Эти слова его удивили. Рен, его дочь, сама упомянула суд, да ещё и в таком отрешённом тоне. Как он мог ей поверить? Она была мастером манипуляций, и её нежные, убедительные интонации, которые казались искренними, могли сбить с толку кого угодно. Однако сейчас, в глубине души, Ямато почувствовал нечто новое, как странное, незаметное покалывание, указывающее на настоящую боль в её голосе.
— Суд? — Ямато усмехнулся, полагая, что это очередной трюк. — Ты действительно считаешь, что я поверю, будто ты собираешься ответить за то, что сделала? За все предательства, которыми ты только питала мой бизнес и своё будущее? Как ты могла пойти так далеко, Рен?
Он помолчал, давая ей шанс ответить. Но когда от неё не последовало никакого оправдания, лишь глубокий, тяжёлый вздох, это привлекло его внимание ещё больше.
— Я хотела бы, чтобы ты увидел, как сильно мне это жаль, папа, — наконец заговорила она, но не успела договорить, как Ямато перебил её, не выдержав.
— Ты? Жалеешь? Ты, кто, не задумываясь, уничтожала всё, что я построил? Ты ждёшь, что я сейчас поверю твоим словам? Я не дурак, Рен. Я не верю тебе, так же, как и не верил, когда ты была ребёнком и говорила мне, что не брала чужих вещей или что ты не та, за кого себя выдаёшь.

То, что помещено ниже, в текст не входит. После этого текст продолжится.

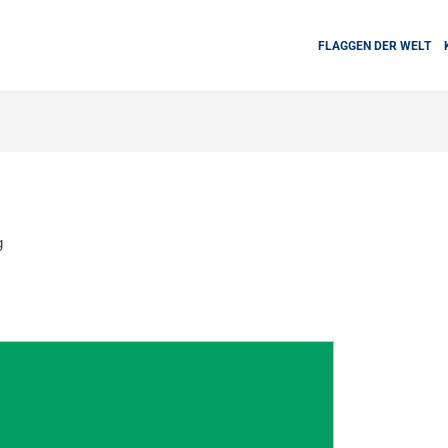
FLAGGEN DER WELT
g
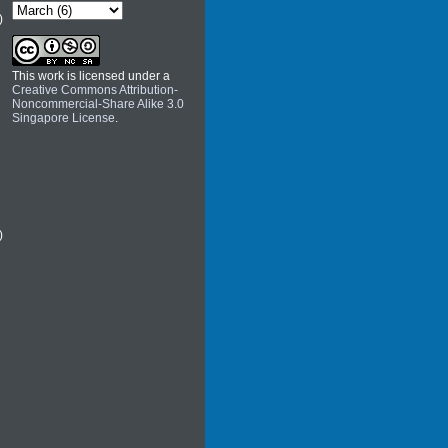
)
This work is licensed under a
Creative Commons Attribution-
Noncommercial-Share Alike 3.0
Singapore License
.
)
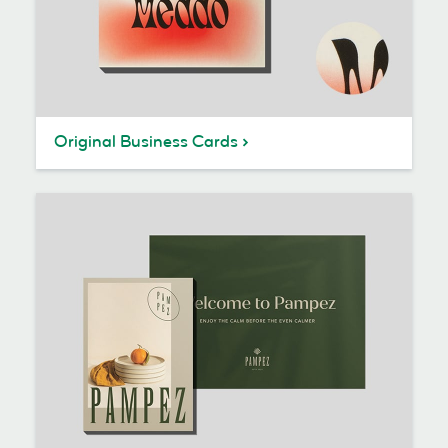
Original Business Cards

— Вот именно, — перебила она его. Её голос стал твёрдым, звучащим уже почти отстранённо, но в нём сквозило отчаяние. — Ты никогда мне не верил, отец. Даже в детстве, когда это было просто мелочью, ты смотрел на меня, как на чужую. Ты всегда во всём сомневался. Может, именно это сделало меня той, кем я стала?
На несколько секунд в трубке повисла тишина. Ямато не мог найти, что ответить. Возможно, она сказала это, чтобы ударить по его чувствам, возможно — нет. Но эти слова больно укололи его. Ему казалось, что он отдал своей семье всё, что мог, но если бы кто-то спросил его дочь, её ответ, видимо, оказался бы другим. Могла ли его холодность действительно породить в ней ту самую жестокость и безжалостность, что теперь стремилась разрушить всё, что ему было дорого?
— Так вот что ты думаешь? Решила обвинить меня в своих делах? Решила, что это я сломал тебя? — прошептал он.
— Я не оправдываю себя, если ты об этом. Просто, возможно, тебе стоит увидеть это с другой стороны. Ты так и не смог стать для меня настоящим отцом, и я, возможно, никогда не была для тебя дочерью. Может, именно это и привело нас сюда.
Его пальцы крепко сжали трубку, и он опустил взгляд, не замечая ничего перед собой. Эта откровенность ошеломила его. Но, в то же время, он чувствовал, как поднимается что-то, что он старательно загонял внутрь, — гнев, отчаяние, старое, глухое чувство вины, которое давно лежало на дне души, будто забытое воспоминание.